Vivir para ver

Pantalón vaquero, una camisa con unas finas rayas azul marino sobre un fondo blanco y unos zapatos negros, así se había vestido para la ocasión y por si la noche refrescaba una cazadora de piel.

Se dirigió al centro para recoger a María y salió con tiempo para asegurarse de estar cinco minutos antes de lo acordado.

Se bajó del coche –un viejo Peugeot 208– y se dispuso a esperar en cuanto estiraba las piernas pues al final falló en el cálculo del tiempo y llegó casi veinte minutos antes.

No estaba claro si fue un fallo de cálculo o la desesperación por llegar.

Ella bajó a la hora convenida, radiante y exhibiendo una sonrisa amplia y sincera.

El le abrió la puerta y luego se puso al volante para llegar lo antes posible a su destino.

Nada de restaurantes famosos, mas bien un lugar antiguo, con historia, buena fama e íntimo.

Para ella sería una sorpresa y lo único que sabía es que sería en el Madrid de los Austrias, una zona histórica sin igual en la capital.

Inesperadamente acababa de sonar el timbre de la puerta, Juan abrió los ojos y desconectó de su ensoñación. ¿Quien sería un viernes a esas horas?

Cuando abrió la puerta –las doce de la noche– no se lo podía creer, en el descansillo, apoyado en la barandilla de las escaleras y con muy mala pinta estaba su amigo Pedro evidentemente con unas cuantas copas de mas y el semblante desencajado.

Pedro –ademas de amigo– era administrativo en su misma empresa pero al estar su puesto de trabajo dos plantas por debajo de la suya rara vez conseguían cuadrar para tomar un café en algún descanso.

Su pareja –Ana– era enfermera en una clínica dental también en el centro de Madrid.

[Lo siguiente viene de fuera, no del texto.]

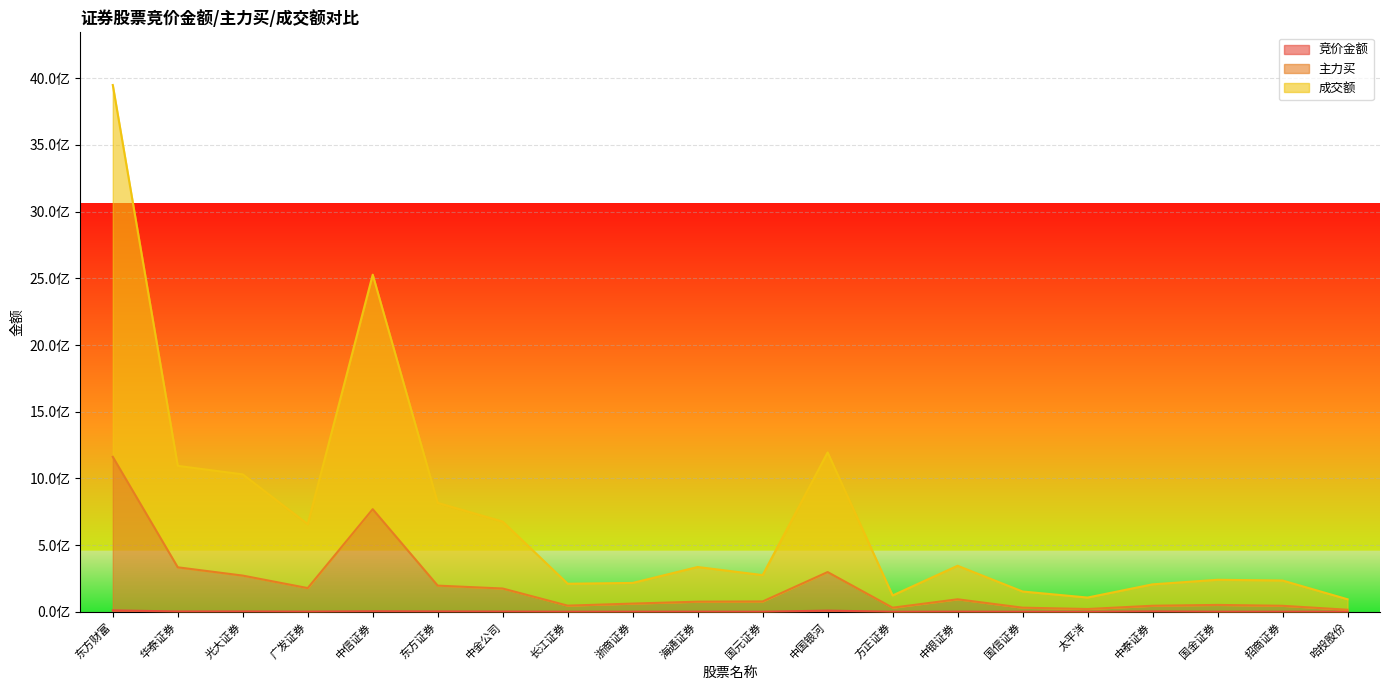

At which label is 成交额 closest to 2021563947?

中信证券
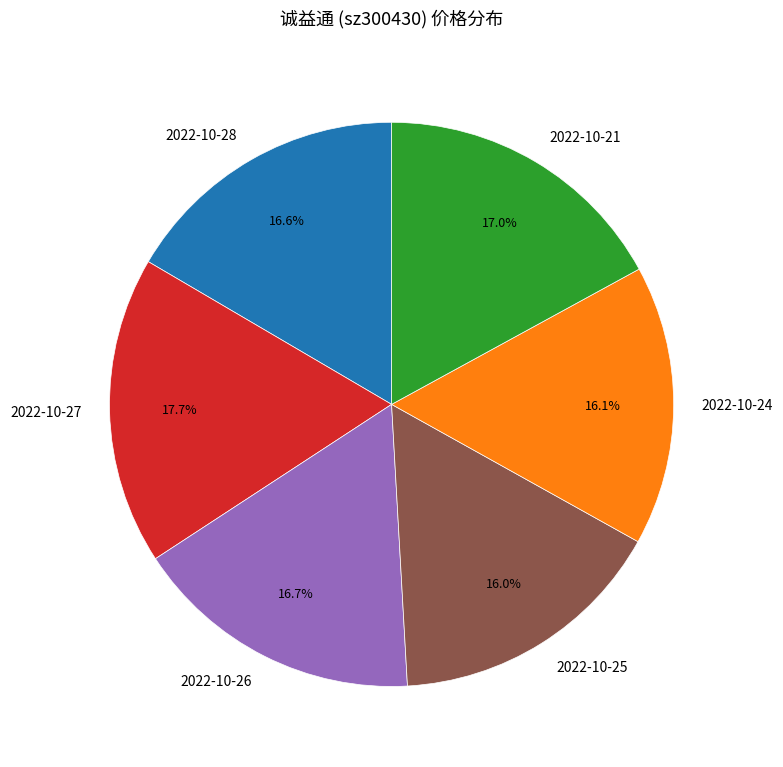

True or false: 2022-10-21 accounts for 17% of the total.

True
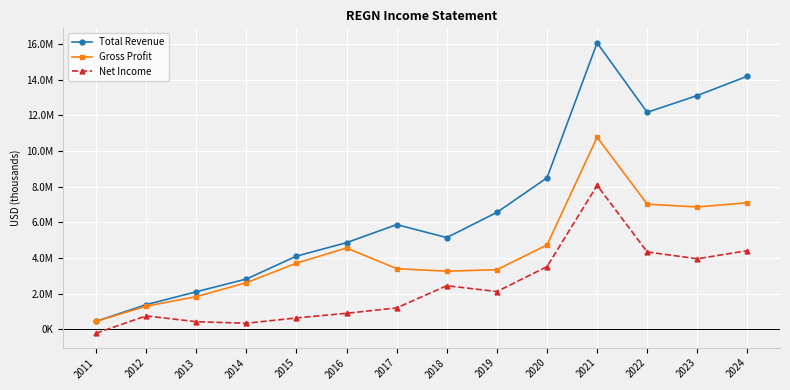

What are all the series names shown in the legend?

Total Revenue, Gross Profit, Net Income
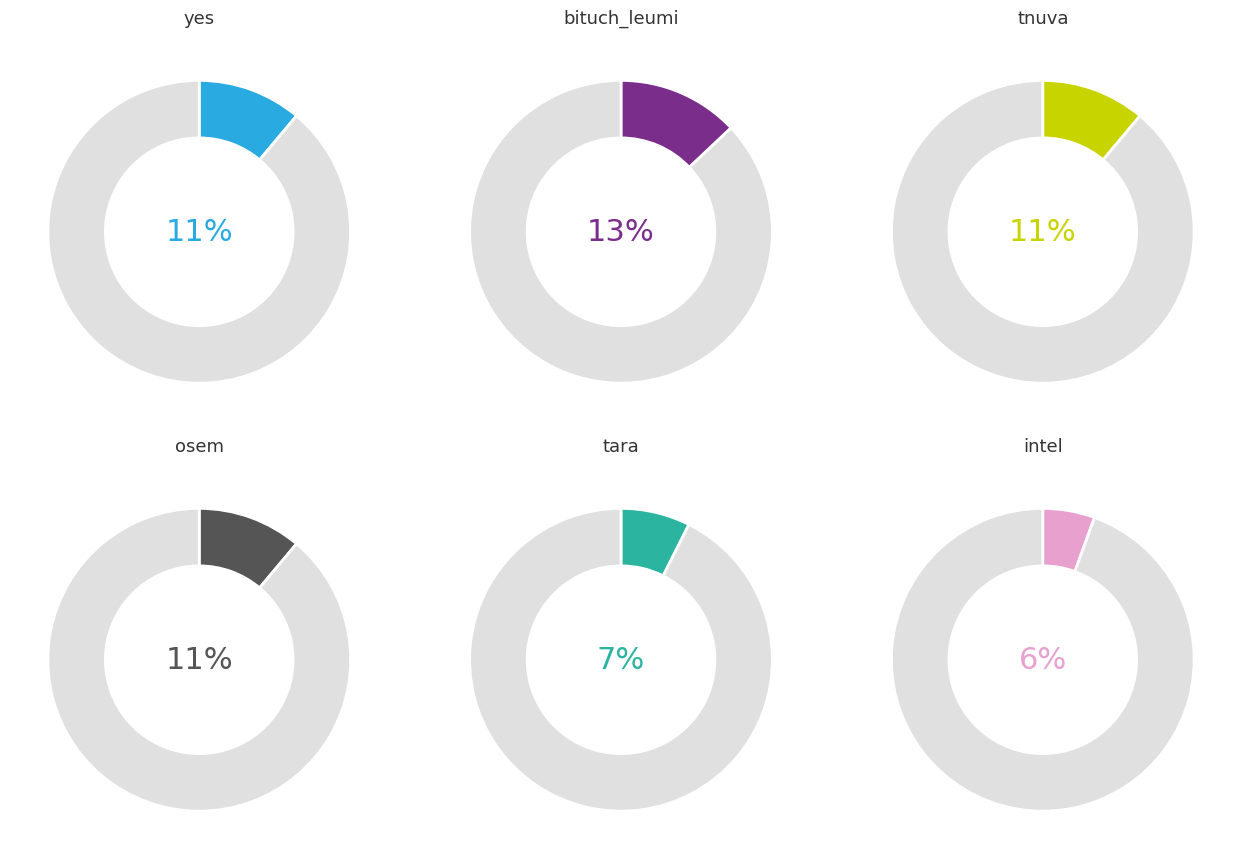

Is the sum of tara and other greater than half?

No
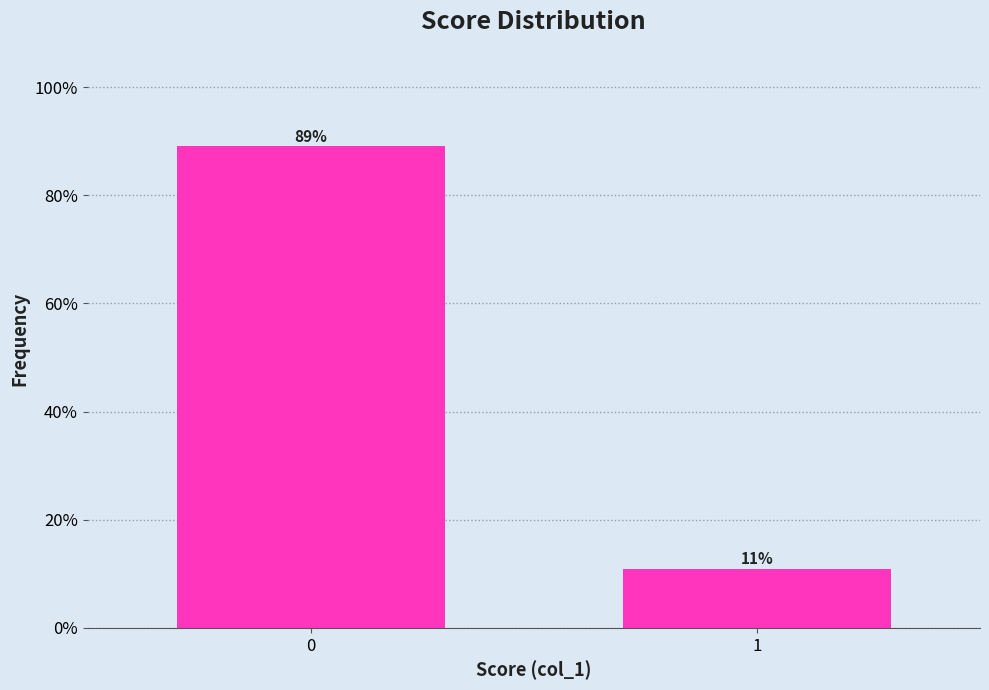

The value at 0 is 42.2. True or false?

False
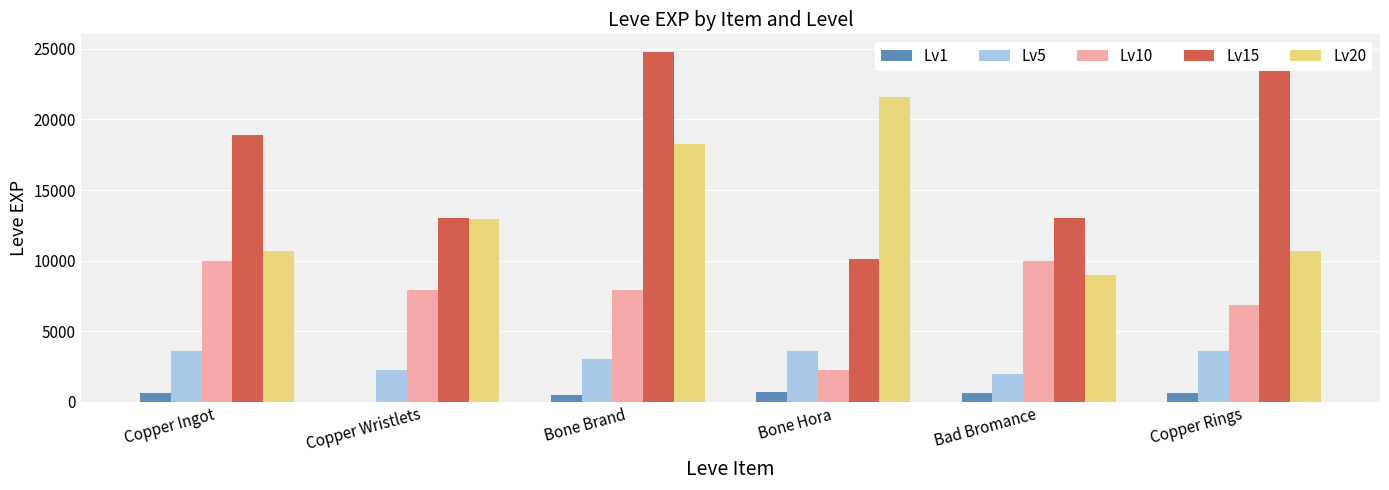

Does the chart contain any negative values?

No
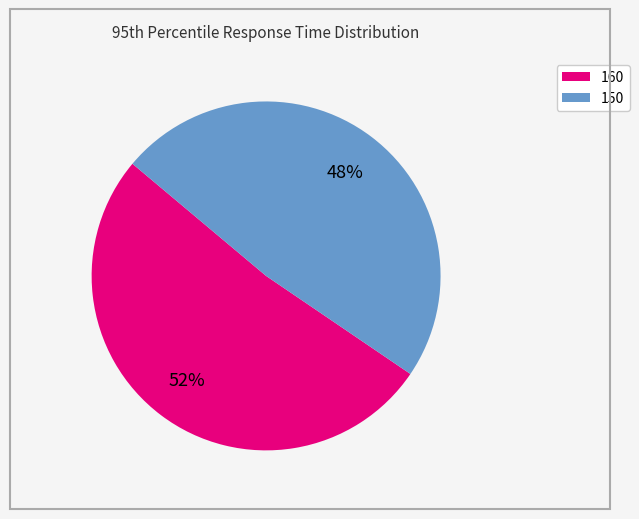

To the nearest percent, what is the average slice percentage?

50%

Juan se asustó al ver a su amigo en tan mal estado, le hizo pasar y después de acomodarlo como buenamente pudo en el sofá intentó saber qué estaba pasando.

Una vez se hubo sentado frente a su amigo este hundió su cabeza entre sus manos y rompió a llorar desconsoladamente.

Juan estaba desconcertado y veía a su amigo incapaz de articular palabra.

Cinco largos minutos después los sollozos de Pedro fueron dejando paso al silencio mas absoluto y Juan aprovechó para preguntarle que era lo que le había pasado.

Soy un gilipollas y Ana me ha dejado, fue todo lo que acertó a decir y volvió deshacerse en sollozos.

Su amigo había comenzado su relación con Ana hacía –si no recordaba mal– unos siete u ocho años y siempre habían dado la imagen de ser una pareja muy entrañable, cariñosos entre ellos y pendientes el uno del otro incluso cuando salían en grupo.

De esas parejas que uno envidia.

Bien es verdad que –en algún momento del pasado– se había rumoreado entre los amigos que Pedro parecía estar jugando un poco al despiste con alguna compañera del trabajo, pero todos creían que eso era agua pasada.

Aquella noche parecía que se confirmaba que esos “despistes” de Pedro no eran tan del pasado y habrían provocado el cese fulminante de la convivencia y parecía que definitivo a juzgar por el estado en que se encontraba su amigo.

No tenía donde pasar la noche, pues la reacción de Ana había sido tan radical que aparte de dejarle dormir en su sofá iba a tener que dejarle ropa al día siguiente.

Y ahora que caía en la cuenta, mañana por la noche su casa estaría “ocupada” y esto podría acabar siendo un problema según como discurriese su cita con María.

Consiguió acomodar a su amigo en el sofá y en menos de dos minutos ya había caído en un profundo sueño fruto de los nervios y la cogorza que llevaba encima.

Mañana sería otro día y ya tendría tiempo de decirle a Pedro lo estúpido que había sido al perder a una mujer como Ana por una calentura de niñato consentido.

También debería contactar con Carlos para ver si había alguna posibilidad de que al menos ese fin de semana Pedro se pudiese quedar en su casa.

La una de la madrugada y él arropando a un tipo de cuarenta y cinco años pero con un cerebro de diecisiete, vivir para ver.